Bug 515749

Summary:	HTML Named Character References in Markdown Are Not Parsed Correctly
Product:	[Applications] okular	Reporter:	Jonathan Gruber <jonathan.gruber.jg>
Component:	markdown backend	Assignee:	Okular developers <okular-devel>
Status:	REPORTED ---
Severity:	normal	CC:	jonathan.gruber.jg
Priority:	NOR
Version First Reported In:	25.12.2
Target Milestone:	---
Platform:	Arch Linux
OS:	Linux
Latest Commit:		Version Fixed/Implemented In:
Sentry Crash Report:
Attachments:	Test file for reproducing bug. Test file for reproducing bug.

Description Jonathan Gruber 2026-02-09 01:08:33 UTC

Created attachment 189373 [details]
Test file for reproducing bug.

SUMMARY
When certain HTML named character references appear in a Markdown file, then those named character references are not parsed correctly. I only tested the named character references "&OpenCurlyDoubleQuote;" and "&CloseCurlyDoubleQuote;", but I'm sure the problem is not isolated to them.

STEPS TO REPRODUCE
1. Open the attached file test.html in a web browser.
2. Open the attached file test.md in Okular.
3. Compare the displays of the two files.

OBSERVED RESULT
Okular displays the named character references "&OpenCurlyDoubleQuote;" and "&CloseCurlyDoubleQuote;" verbatim. However, Okular does correctly parse the ostensibly equivalent "&#8220;" and "&#8221;".

EXPECTED RESULT
Okular should parse the Markdown "&OpenCurlyDoubleQuote;" as the unicode character U+201C ("Left Double Quotation Mark") and "&CloseCurlyDoubleQuote;" as the unicode character U+201D ("Right Double Quotation Mark").

SOFTWARE/OS VERSIONS
Operating System: Arch Linux 
KDE Plasma Version: 6.5.5
KDE Frameworks Version: 6.22.0
Qt Version: 6.10.2
Kernel Version: 6.18.7-arch1-1 (64-bit)
Graphics Platform: Wayland
Processors: 12 × 12th Gen Intel® Core™ i7-1255U
Memory: 17 GB of RAM (16.4 GB usable)
Graphics Processor: Intel® Iris® Xe Graphics

Comment 1 Jonathan Gruber 2026-02-09 01:09:33 UTC

Created attachment 189374 [details]
Test file for reproducing bug.

#####

#### REQUIRED ACTION:
According to the bug report, what is wrong with how Okular handles "&OpenCurlyDoubleQuote;" and "&CloseCurlyDoubleQuote;" in a Markdown file? Answer in one to three sentences. The records aren't needed for this.

#####

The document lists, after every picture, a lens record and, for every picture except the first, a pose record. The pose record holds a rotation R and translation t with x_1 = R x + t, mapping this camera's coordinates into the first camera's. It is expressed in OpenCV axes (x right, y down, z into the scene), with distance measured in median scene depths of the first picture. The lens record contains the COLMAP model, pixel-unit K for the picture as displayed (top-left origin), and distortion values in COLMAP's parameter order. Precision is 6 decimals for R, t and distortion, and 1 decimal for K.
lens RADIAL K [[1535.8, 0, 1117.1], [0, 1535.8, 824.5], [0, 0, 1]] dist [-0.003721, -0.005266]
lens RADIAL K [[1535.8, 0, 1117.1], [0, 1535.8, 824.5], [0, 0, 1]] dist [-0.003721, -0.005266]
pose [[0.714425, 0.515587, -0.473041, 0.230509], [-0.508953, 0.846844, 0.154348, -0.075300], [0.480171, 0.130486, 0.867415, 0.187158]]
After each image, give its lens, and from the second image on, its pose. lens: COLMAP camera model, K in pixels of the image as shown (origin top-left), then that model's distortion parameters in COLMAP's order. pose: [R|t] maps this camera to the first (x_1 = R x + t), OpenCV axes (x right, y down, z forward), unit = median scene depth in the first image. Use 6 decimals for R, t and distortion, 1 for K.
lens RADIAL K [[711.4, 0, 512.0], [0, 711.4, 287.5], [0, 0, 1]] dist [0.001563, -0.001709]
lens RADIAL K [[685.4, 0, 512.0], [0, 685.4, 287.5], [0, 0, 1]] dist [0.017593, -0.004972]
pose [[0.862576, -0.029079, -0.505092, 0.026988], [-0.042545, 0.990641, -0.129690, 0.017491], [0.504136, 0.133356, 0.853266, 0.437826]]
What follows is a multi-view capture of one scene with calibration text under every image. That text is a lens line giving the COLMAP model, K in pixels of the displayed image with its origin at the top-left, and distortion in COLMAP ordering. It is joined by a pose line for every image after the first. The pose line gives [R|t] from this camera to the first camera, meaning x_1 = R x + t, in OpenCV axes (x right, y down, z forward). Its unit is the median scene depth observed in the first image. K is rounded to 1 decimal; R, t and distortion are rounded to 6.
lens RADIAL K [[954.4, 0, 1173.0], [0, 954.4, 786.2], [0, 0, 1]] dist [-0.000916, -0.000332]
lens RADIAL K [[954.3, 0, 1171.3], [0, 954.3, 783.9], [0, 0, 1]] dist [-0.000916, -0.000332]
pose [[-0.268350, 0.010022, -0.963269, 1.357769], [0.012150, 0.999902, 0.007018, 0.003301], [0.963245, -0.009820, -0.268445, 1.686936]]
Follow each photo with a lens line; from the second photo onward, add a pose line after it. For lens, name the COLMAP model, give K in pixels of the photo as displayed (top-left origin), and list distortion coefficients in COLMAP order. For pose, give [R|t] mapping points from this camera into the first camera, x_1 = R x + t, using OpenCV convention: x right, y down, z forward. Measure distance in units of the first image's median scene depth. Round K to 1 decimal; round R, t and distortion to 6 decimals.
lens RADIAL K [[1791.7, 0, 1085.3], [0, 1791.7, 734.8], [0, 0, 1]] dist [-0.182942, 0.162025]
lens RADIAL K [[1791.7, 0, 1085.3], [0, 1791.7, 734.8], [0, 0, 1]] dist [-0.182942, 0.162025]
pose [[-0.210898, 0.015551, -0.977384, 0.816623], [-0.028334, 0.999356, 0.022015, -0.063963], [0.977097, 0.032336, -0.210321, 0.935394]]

#####

#### WRITTEN RESPONSE:
Okular displays "&OpenCurlyDoubleQuote;" and "&CloseCurlyDoubleQuote;" verbatim instead of rendering them as U+201C (Left Double Quotation Mark) and U+201D (Right Double Quotation Mark). Yet it correctly parses "&#8220;" and "&#8221;", which the reporter calls ostensibly equivalent.